[Dataset entries]
-*-*-

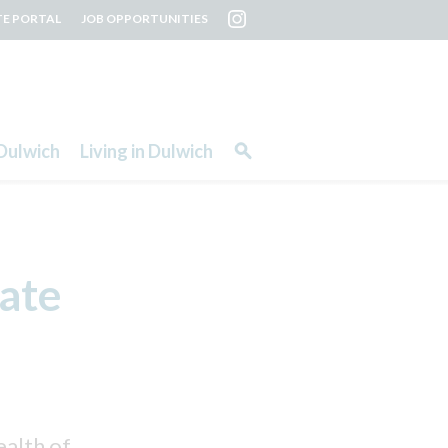
TE PORTAL
JOB OPPORTUNITIES
Dulwich
Living in Dulwich
ate
ealth of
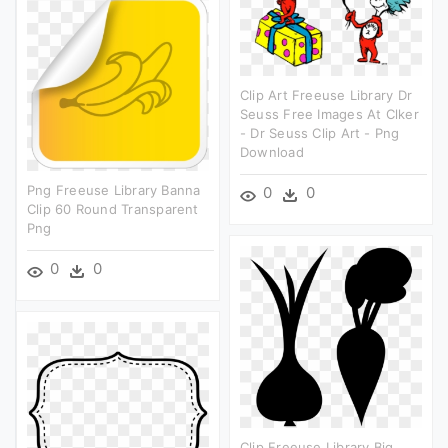
Clip Art Freeuse Library Dr
Seuss Free Images At Clker
- Dr Seuss Clip Art - Png
Download
Png Freeuse Library Banna
0
0
Clip 60 Round Transparent
Png
0
0
Clip Freeuse Library Big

-*-*-

Quote, word for word and nothing more, every line from the line with "JOB OPPORTUNITIES" to the end of the entries, including both ends; skip any pictures.

JOB OPPORTUNITIES
Dulwich
Living in Dulwich
ate
ealth of
Clip Art Freeuse Library Dr
Seuss Free Images At Clker
- Dr Seuss Clip Art - Png
Download
Png Freeuse Library Banna
0
0
Clip 60 Round Transparent
Png
0
0
Clip Freeuse Library Big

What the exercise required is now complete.